Our latest Rabin Medical Exchange Visiting Fellow at the Mount Sinai Hospital in New York City this past summer, Dr. Hagar Banai, took a moment to chat with us. Dr. Hagar Banai would like to thank the American Friends of Rabin Medical Center for their full support to make this visiting Rabin Fellowship a reality.
Dear Friends of the Rabin Medical Center,
I have recently finished my residency in Internal Medicine and will soon begin a second residency in Gastroenterology and Liver Diseases in Rabin Medical Center. During my residency, I had a lot of exposure to patients with liver diseases, perhaps due to the fact that Professor Tur-Kaspa, the head of Internal Medicine Department D, where I've received my training, is a hepatolgist. In the past months, I have been seeing patients in Rabin's Liver Clinic, in addition to my every day work in the internal medicine department.

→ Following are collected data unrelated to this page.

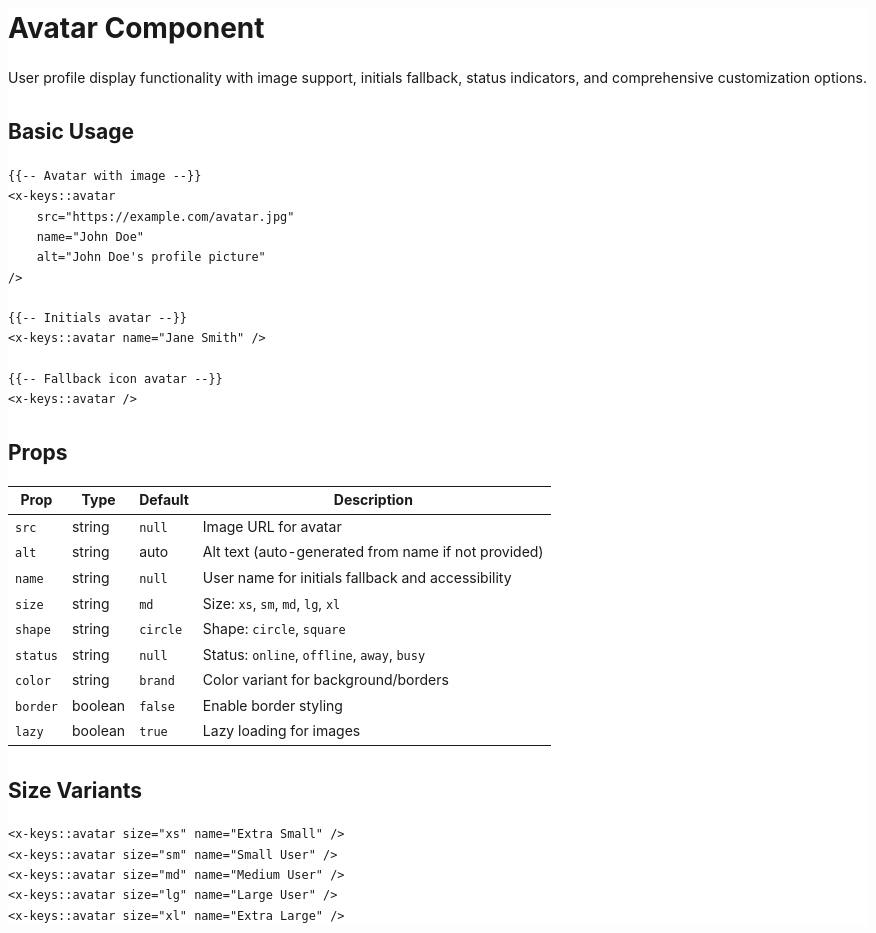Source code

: # Avatar Component

User profile display functionality with image support, initials fallback, status indicators, and comprehensive customization options.

## Basic Usage

```blade
{{-- Avatar with image --}}
<x-keys::avatar
    src="https://example.com/avatar.jpg"
    name="John Doe"
    alt="John Doe's profile picture"
/>

{{-- Initials avatar --}}
<x-keys::avatar name="Jane Smith" />

{{-- Fallback icon avatar --}}
<x-keys::avatar />
```

## Props

| Prop | Type | Default | Description |
|------|------|---------|-------------|
| `src` | string | `null` | Image URL for avatar |
| `alt` | string | auto | Alt text (auto-generated from name if not provided) |
| `name` | string | `null` | User name for initials fallback and accessibility |
| `size` | string | `md` | Size: `xs`, `sm`, `md`, `lg`, `xl` |
| `shape` | string | `circle` | Shape: `circle`, `square` |
| `status` | string | `null` | Status: `online`, `offline`, `away`, `busy` |
| `color` | string | `brand` | Color variant for background/borders |
| `border` | boolean | `false` | Enable border styling |
| `lazy` | boolean | `true` | Lazy loading for images |

## Size Variants

```blade
<x-keys::avatar size="xs" name="Extra Small" />
<x-keys::avatar size="sm" name="Small User" />
<x-keys::avatar size="md" name="Medium User" />
<x-keys::avatar size="lg" name="Large User" />
<x-keys::avatar size="xl" name="Extra Large" />
```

This past summer I've had a wonderful opportunity, thanks to the American Friends of Rabin Medical Center, to be a Rabin Medical Center Exchange Fellow at Mount Sinai Hospital in New York City.

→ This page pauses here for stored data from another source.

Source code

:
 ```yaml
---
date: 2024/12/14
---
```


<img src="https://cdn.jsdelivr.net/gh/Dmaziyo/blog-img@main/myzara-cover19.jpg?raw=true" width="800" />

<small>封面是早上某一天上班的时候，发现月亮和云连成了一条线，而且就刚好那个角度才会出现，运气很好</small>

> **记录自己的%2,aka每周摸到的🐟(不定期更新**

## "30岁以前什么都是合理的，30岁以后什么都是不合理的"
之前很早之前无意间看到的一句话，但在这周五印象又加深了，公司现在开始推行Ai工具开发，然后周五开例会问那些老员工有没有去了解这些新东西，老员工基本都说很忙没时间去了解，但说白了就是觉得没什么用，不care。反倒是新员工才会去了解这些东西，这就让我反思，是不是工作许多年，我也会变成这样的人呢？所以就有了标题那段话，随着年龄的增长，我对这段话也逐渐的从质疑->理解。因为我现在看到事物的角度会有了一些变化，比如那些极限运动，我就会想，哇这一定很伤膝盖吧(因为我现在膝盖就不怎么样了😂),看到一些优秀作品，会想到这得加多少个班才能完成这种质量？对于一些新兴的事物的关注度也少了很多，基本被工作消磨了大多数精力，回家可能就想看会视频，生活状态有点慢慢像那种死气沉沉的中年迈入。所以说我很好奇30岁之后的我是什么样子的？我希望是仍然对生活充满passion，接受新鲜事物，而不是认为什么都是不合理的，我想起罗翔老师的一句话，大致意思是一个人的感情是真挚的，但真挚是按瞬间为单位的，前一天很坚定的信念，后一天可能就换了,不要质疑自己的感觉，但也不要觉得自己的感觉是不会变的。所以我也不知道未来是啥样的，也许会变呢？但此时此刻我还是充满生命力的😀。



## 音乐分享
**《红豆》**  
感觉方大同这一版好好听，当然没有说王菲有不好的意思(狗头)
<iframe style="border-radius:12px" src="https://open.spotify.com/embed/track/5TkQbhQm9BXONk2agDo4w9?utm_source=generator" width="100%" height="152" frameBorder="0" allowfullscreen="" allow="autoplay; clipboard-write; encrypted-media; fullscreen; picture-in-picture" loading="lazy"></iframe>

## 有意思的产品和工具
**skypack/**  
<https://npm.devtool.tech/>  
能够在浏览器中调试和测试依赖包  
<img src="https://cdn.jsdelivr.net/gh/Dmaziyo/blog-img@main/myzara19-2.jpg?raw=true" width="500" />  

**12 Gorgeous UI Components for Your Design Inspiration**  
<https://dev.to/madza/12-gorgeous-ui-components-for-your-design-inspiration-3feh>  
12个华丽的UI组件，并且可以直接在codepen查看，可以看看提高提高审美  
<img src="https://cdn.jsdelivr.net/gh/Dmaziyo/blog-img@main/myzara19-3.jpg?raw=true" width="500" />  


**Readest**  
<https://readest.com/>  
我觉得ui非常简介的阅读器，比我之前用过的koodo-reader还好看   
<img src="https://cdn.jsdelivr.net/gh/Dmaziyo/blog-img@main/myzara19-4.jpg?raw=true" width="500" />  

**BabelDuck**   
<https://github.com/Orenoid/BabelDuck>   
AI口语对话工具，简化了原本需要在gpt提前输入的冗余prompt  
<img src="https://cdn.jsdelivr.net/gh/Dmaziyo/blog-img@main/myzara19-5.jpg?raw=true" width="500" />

During my three week exchange fellowship, I joined the liver service at The Mount Sinai Hospital, a large and multi-disciplinary service which includes outpatient clinics, a specialized inpatient ward, an ambulatory day care center, and a transplantation center.
The Recanati / Miller Transplantation Institute at The Mount Sinai Hospital is one of the leading transplant centers in the US, with over 100 liver transplantations each year, and is a referral center for many hospitals in New York, which transfer their transplant candidates to be managed there. As a transplant center, it provides care for a large volume of patients with a variety of liver diseases.

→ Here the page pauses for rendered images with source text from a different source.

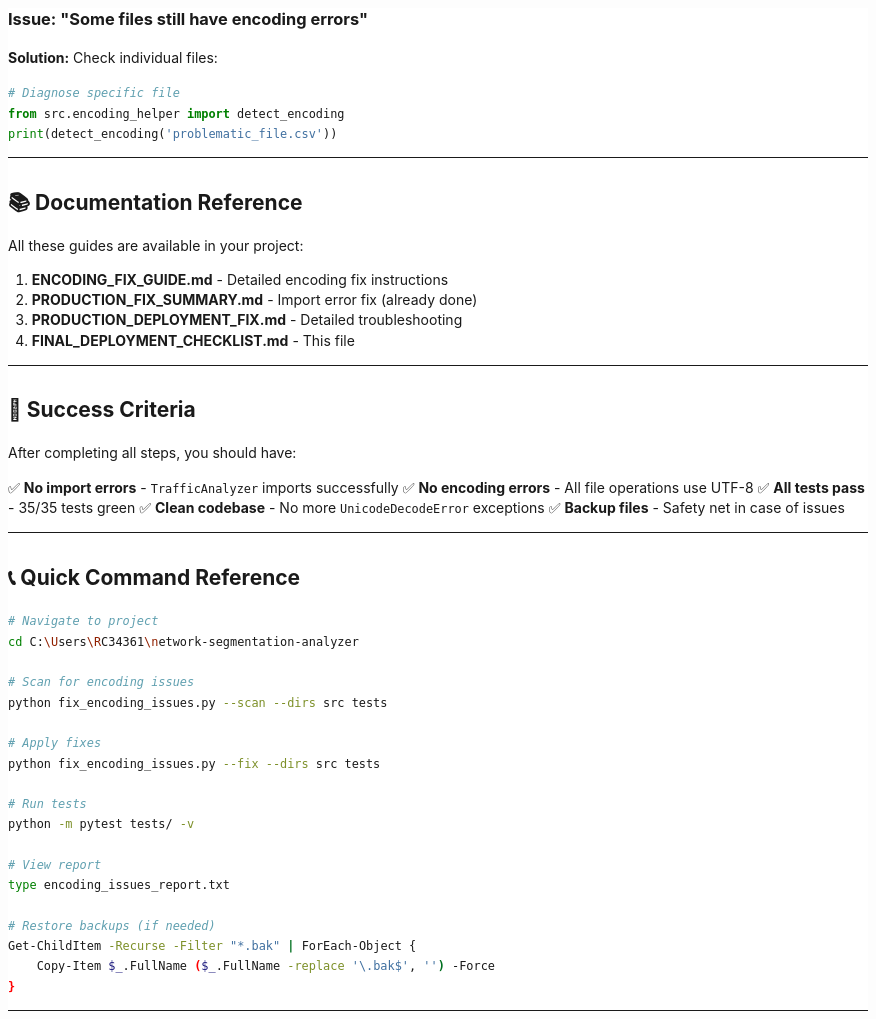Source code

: ### Issue: "Some files still have encoding errors"

**Solution:** Check individual files:
```python
# Diagnose specific file
from src.encoding_helper import detect_encoding
print(detect_encoding('problematic_file.csv'))
```

---

## 📚 Documentation Reference

All these guides are available in your project:

1. **ENCODING_FIX_GUIDE.md** - Detailed encoding fix instructions
2. **PRODUCTION_FIX_SUMMARY.md** - Import error fix (already done)
3. **PRODUCTION_DEPLOYMENT_FIX.md** - Detailed troubleshooting
4. **FINAL_DEPLOYMENT_CHECKLIST.md** - This file

---

## 🎉 Success Criteria

After completing all steps, you should have:

✅ **No import errors** - `TrafficAnalyzer` imports successfully
✅ **No encoding errors** - All file operations use UTF-8
✅ **All tests pass** - 35/35 tests green
✅ **Clean codebase** - No more `UnicodeDecodeError` exceptions
✅ **Backup files** - Safety net in case of issues

---

## 📞 Quick Command Reference

```bash
# Navigate to project
cd C:\Users\RC34361\network-segmentation-analyzer

# Scan for encoding issues
python fix_encoding_issues.py --scan --dirs src tests

# Apply fixes
python fix_encoding_issues.py --fix --dirs src tests

# Run tests
python -m pytest tests/ -v

# View report
type encoding_issues_report.txt

# Restore backups (if needed)
Get-ChildItem -Recurse -Filter "*.bak" | ForEach-Object {
    Copy-Item $_.FullName ($_.FullName -replace '\.bak$', '') -Force
}
```

---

Coming from Rabin Medical Center, Israel's leading transplant center, it was very impressive and educating to see how a large scale transplant center in the US works. During the period of time I was there, I had the chance to see how the liver doctors and their team fight for their patients' lives, getting them through liver transplantation, and together with the transplant surgeons, give them a chance to live.
It was remarkable to see such a professional and well organized team, treating thousands of patients, while maintaining a personal and compassionate approach to each patient.
My experience at Mount Sinai's hepatology clinics was interesting and exciting, as I had a chance to follow patients being treated with novel hepatitis C medications, treatments that will soon change the way hepatitis C patients are treated worldwide. From a chronic disease causing liver cirrhosis and liver cancer, viral hepatitis C is now becoming a curable disease.
I can honestly say this has been a remarkable experience both professionally and personally, contributing to my knowledge in liver diseases and liver transplantation, and to my patient approach. Upon returning to Israel, my plans for the near future are to begin a fellowship in Rabin's gastroenterology and liver division, with an emphasis on hepatology, and further on down, to be a part of a liver transplantation team. I believe that being a Rabin Medical Center fellow in Mount Sinai has been an important part in my training and education, and I would like to thank everyone who had made this possible.